Please note it is not working for people using IDE to USB cables.  Connect your drive via IDE to use Rawdump.

Also, 1.31 with minor bugfix for some users is released.


----------



## SpaceJump (Feb 6, 2007)

Can someone give me a link to where I can download the required .net framework v2?


----------



## TheRocK (Feb 6, 2007)

QUOTE(SpaceJump @ Feb 6 2007 said:


> Can someone give me a link to where I can download the required .net framework v2?



www.google.com - or - www.microsoft.com


----------



## SlyGuy (Feb 6, 2007)

I noticed that the drive selected in the screenshot above is not an "LG" drive.  Does that mean that other brands are now able to dump Wii disks?


----------



## Dirtie (Feb 6, 2007)

No it doesn't, it just means Opium (or whoever took the screenshot) has that drive


----------



## imgod22222 (Feb 7, 2007)

Dam. I have that Pioneer drive too. And i was about to rejoice.


----------



## xyjz (Feb 7, 2007)

umm... which USB drives work with this now? Can anybody confirm?


----------



## jumpman17 (Feb 7, 2007)

What's an LG drive? Mine is MEMOREX DVD16+/-DL4RWID2
Don't know what LG is. What is it that makes the need for a special drive? Aren't 360 games dumped the same way, with only a special drive?


----------



## ChowMein (Feb 7, 2007)

Wow... even faster than before!!! Soon it'll be a 5 minute dump hhaahaha

And to answer jumpman17, a LG drive is a DVD-writer made by the company LG, which stands for "Life's Good".


----------



## rkenshin (Feb 7, 2007)

Damn.. Thought my Pioneer would work too..

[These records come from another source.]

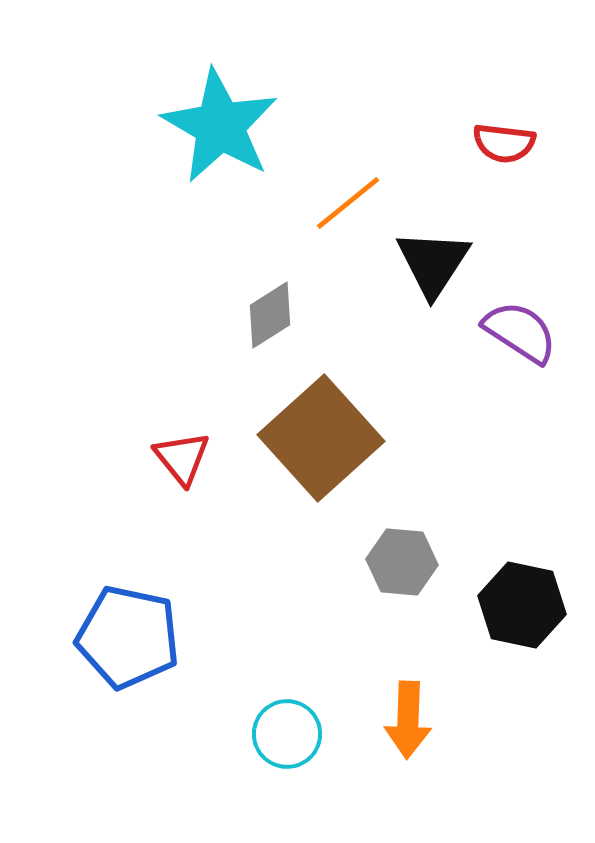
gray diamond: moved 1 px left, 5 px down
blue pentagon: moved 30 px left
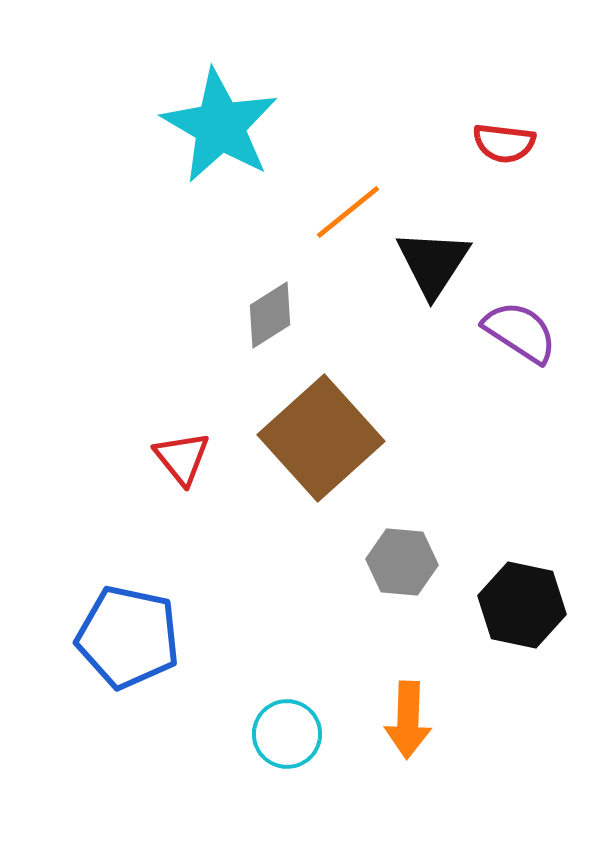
orange line: moved 9 px down
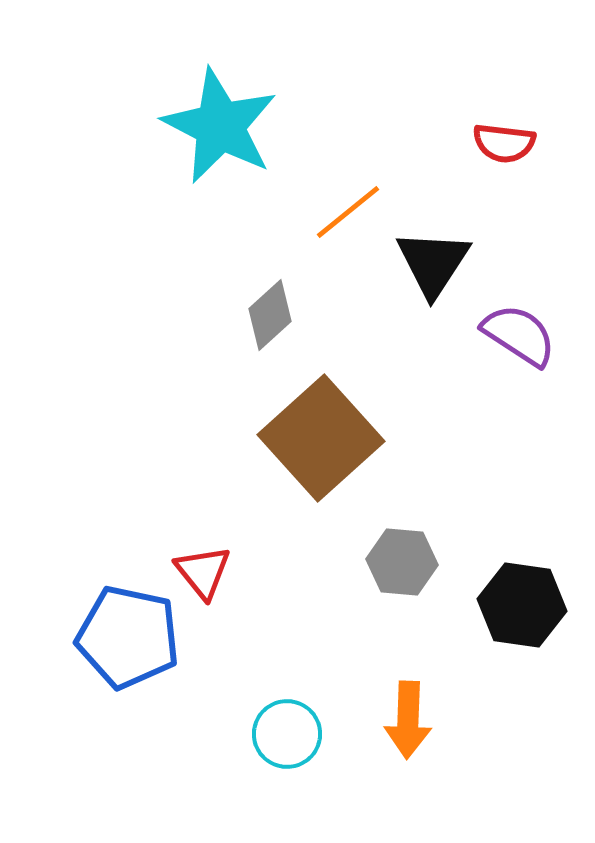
cyan star: rotated 3 degrees counterclockwise
gray diamond: rotated 10 degrees counterclockwise
purple semicircle: moved 1 px left, 3 px down
red triangle: moved 21 px right, 114 px down
black hexagon: rotated 4 degrees counterclockwise
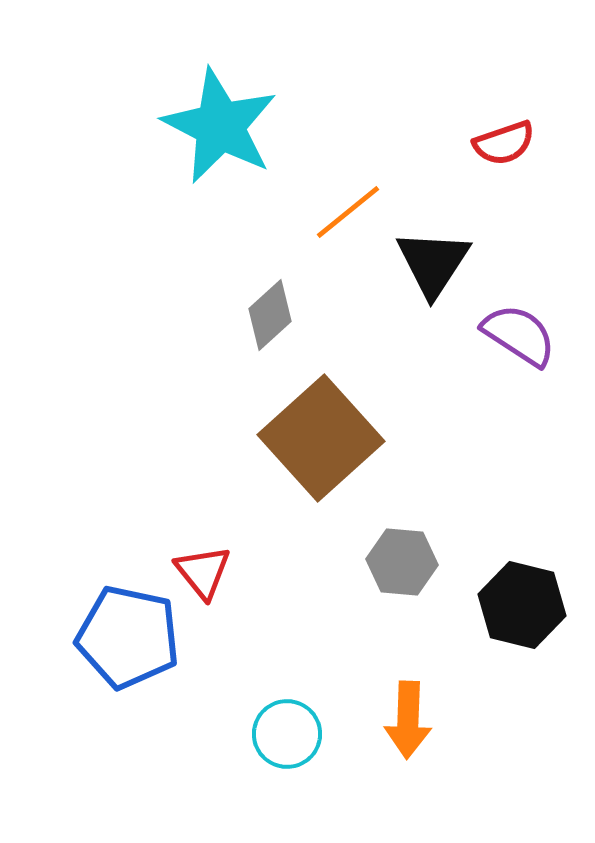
red semicircle: rotated 26 degrees counterclockwise
black hexagon: rotated 6 degrees clockwise
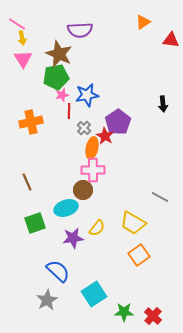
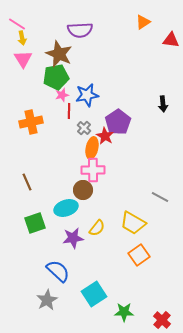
red cross: moved 9 px right, 4 px down
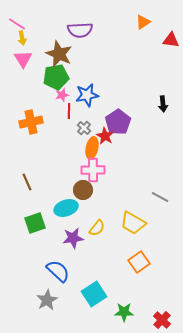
orange square: moved 7 px down
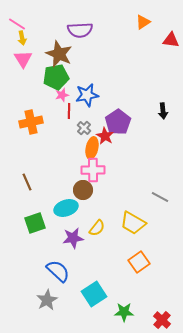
black arrow: moved 7 px down
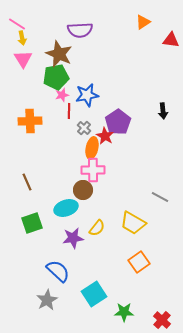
orange cross: moved 1 px left, 1 px up; rotated 10 degrees clockwise
green square: moved 3 px left
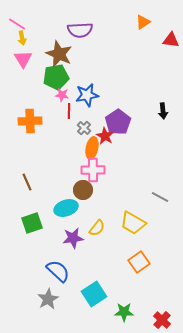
pink star: rotated 24 degrees clockwise
gray star: moved 1 px right, 1 px up
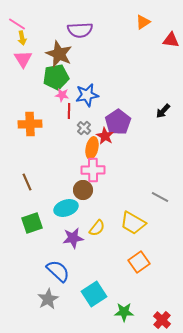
black arrow: rotated 49 degrees clockwise
orange cross: moved 3 px down
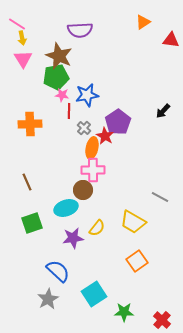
brown star: moved 2 px down
yellow trapezoid: moved 1 px up
orange square: moved 2 px left, 1 px up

I was going to smoke some opium as well in celebration!


----------



## Opium (Feb 7, 2007)

Sorry you guys thought Pioneer drives worked 
	

	
	
		
		

		
		
	


	




 That'd be my drive in the screenshot.

If I get a modchip I think I'll pick up one of the LG models that are compatible with Rawdump, they're very cheap.


----------



## teh_raf3 (Feb 7, 2007)

I hope that any DVD drive will be able to dump the discs in later versions of Rawdump because I don't feel like buying another DVD drive.


----------



## nerd1 (Feb 9, 2007)

QUOTE(ChowMein @ Feb 7 2007 said:


> LG, which stands for "Life's Good".




I thought LG stood for Lucky Goldstar ... Life's Good's just a their motto(?)


----------



## newsbinreporter (Feb 9, 2007)

Indeed LG is Lucky Goldstar.


----------



## IxthusTiger (Feb 11, 2007)

QUOTE(xyjz @ Feb 6 2007 said:


> umm... which USB drives work with this now? Can anybody confirm?

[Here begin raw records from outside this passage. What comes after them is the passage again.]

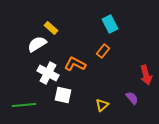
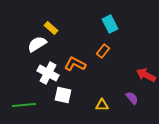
red arrow: rotated 132 degrees clockwise
yellow triangle: rotated 40 degrees clockwise
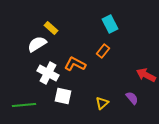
white square: moved 1 px down
yellow triangle: moved 2 px up; rotated 40 degrees counterclockwise
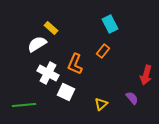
orange L-shape: rotated 95 degrees counterclockwise
red arrow: rotated 102 degrees counterclockwise
white square: moved 3 px right, 4 px up; rotated 12 degrees clockwise
yellow triangle: moved 1 px left, 1 px down
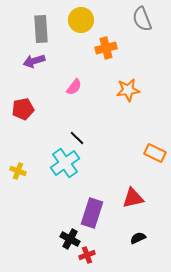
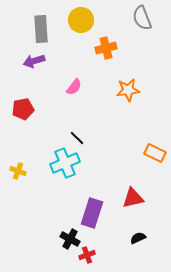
gray semicircle: moved 1 px up
cyan cross: rotated 12 degrees clockwise
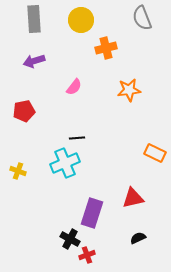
gray rectangle: moved 7 px left, 10 px up
orange star: moved 1 px right
red pentagon: moved 1 px right, 2 px down
black line: rotated 49 degrees counterclockwise
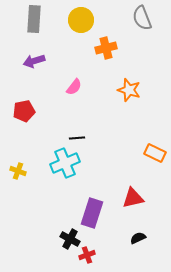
gray rectangle: rotated 8 degrees clockwise
orange star: rotated 25 degrees clockwise
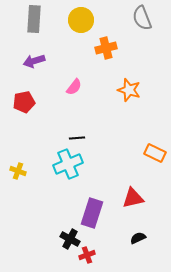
red pentagon: moved 9 px up
cyan cross: moved 3 px right, 1 px down
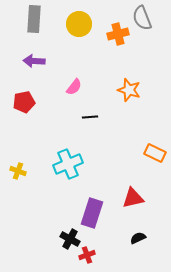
yellow circle: moved 2 px left, 4 px down
orange cross: moved 12 px right, 14 px up
purple arrow: rotated 20 degrees clockwise
black line: moved 13 px right, 21 px up
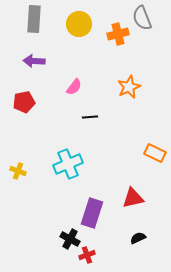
orange star: moved 3 px up; rotated 30 degrees clockwise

Also, are there any combo R/RW drives from LG that work? I ned a reader AND a burner


----------



## SeaHawk22 (Feb 12, 2007)

QUOTE said:
			
		

> Also, are there any combo R/RW drives from LG that work? I ned a reader AND a burner




bump,,,, I was wondering what LG drives everyone has had most success with.


----------



## shadow1w2 (Feb 12, 2007)

Life is Goooooood..... BUY OUR STUFF SHEEP! BUY IT NOW!

Something seems so evil and mind control suggestive about that name.
LG stuff scares me.

So why exactly do LG drives work with this and no others do?
Whats a good way to check my drives if they are compatable?


----------